Research grant awarded to RPH professor and team

Photograph of Associate Professor Chris Etherton-Beer
Associate Professor Chris Etherton-Beer.
November 6, 2017

Congratulations to Associate Professor Chris Etherton-Beer and his team for winning a grant for research into medication management for people living with dementia.

A/Professor Etherton-Beer and his team identified that dementia frequently coexists with other chronic conditions. This poses a challenge in the optimisation of medication usage where multiple health conditions need to be managed in conjunction with dementia.

“For these individuals suboptimal pharmacological management could exacerbate the rate of functional decline of people with dementia (PWD),” A/Professor Etherton-Beer said.

“There is sparse guidance relating to managing medications to treat other chronic conditions for people living with dementia.

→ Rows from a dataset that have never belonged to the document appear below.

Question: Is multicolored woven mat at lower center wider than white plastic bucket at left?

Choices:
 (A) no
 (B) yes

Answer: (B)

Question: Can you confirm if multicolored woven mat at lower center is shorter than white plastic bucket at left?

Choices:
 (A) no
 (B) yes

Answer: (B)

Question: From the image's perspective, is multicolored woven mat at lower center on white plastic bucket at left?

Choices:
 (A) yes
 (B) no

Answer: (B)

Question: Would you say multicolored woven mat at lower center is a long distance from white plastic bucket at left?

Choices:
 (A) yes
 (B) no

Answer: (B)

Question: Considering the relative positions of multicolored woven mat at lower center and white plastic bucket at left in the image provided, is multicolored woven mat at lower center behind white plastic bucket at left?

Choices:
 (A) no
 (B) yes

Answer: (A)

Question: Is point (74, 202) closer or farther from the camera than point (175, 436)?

To address this gap we developed the Medication Appropriateness Tool for Comorbid Health conditions in Dementia (MATCH-D) criteria.”

The study has been designed to determine to what extent improved medication management produces better health and functional outcomes for PWD.

“Too many people with diseases such as dementia take medicines that may be causing harm, or are not using their medicines in the best possible way,” A/Professor Etherton-Beer said. “In this project we are aiming to improve the health of people living with dementia by optimising their medicines.”

“In addition, through proper medication management we hope to also be able to reduce the number of presentations to hospital caused by the conflicting effects of multiple medications.”

A/Professor Etherton-Beer said it was a great privilege to be able to run world-class research at Royal Perth Hospital.

“Without these competitive grant programs our research would be at risk of grinding to a halt. We have previously researched quality of life of people living with dementia, and improving use of medicines, in separate projects. It will be great to unite these two strands of research.”